We have concluded that giving the plaintiff the benefit of every inference to be drawn from the evidence introduced by her, she failed to introduce any evidence that Butler had authority to bind the company by an oral contract of insurance, and therefore the demurrer of the defendant to the evidence of plaintiff should have been sustained.

The judgment of the trial court is reversed with directions to enter judgment for the defendant.






Concurrence Opinion

Harvey, J.

(concurring specially): I concur in the result, but prefer to state my reasons as follows: As I view the record in this case there is no substantial ground to say that an oral contract of insurance was made, or that anyone connected with the writing of this insurance intended that an oral contract of insurance should be made.

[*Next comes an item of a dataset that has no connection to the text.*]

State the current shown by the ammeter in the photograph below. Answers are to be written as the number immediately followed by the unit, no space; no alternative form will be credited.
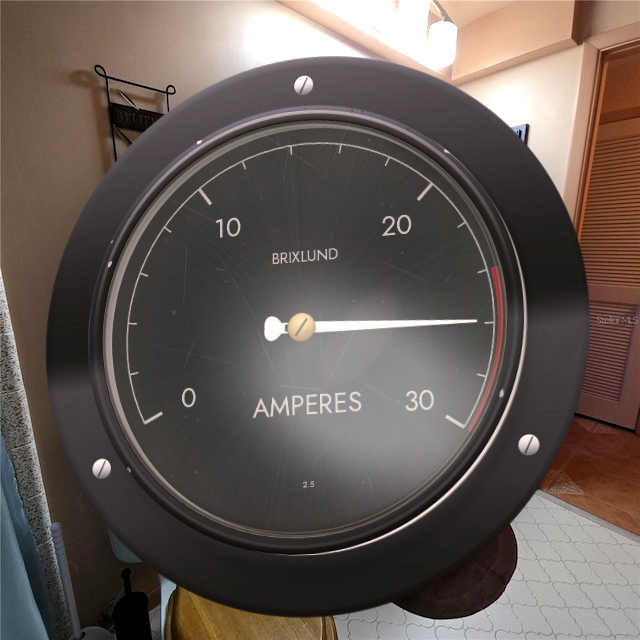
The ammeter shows 26A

While the insurance company planned to insure all of the employees of one employer, if they desired to be insured, the *315insurance was to be effected by applications signed by each of the employees who desired to take such insurance, and the policy issued to the individual insured. No group insurance policy was to be issued. Everyone connected with the matter understood those things. There were to be individual applications and individual policies. That is the reason Stephan was asked to make an application. In this he agreed (paragraph 17) that the application should not be binding on the insurer until accepted by it, nor until the policy was accepted by the insured while in good health and free from injury. If Butler did tell Stephan the policy would be in force at once — which there is evidence tending to show — that did not convert the plan of writing this insurance into a parol contract for insurance.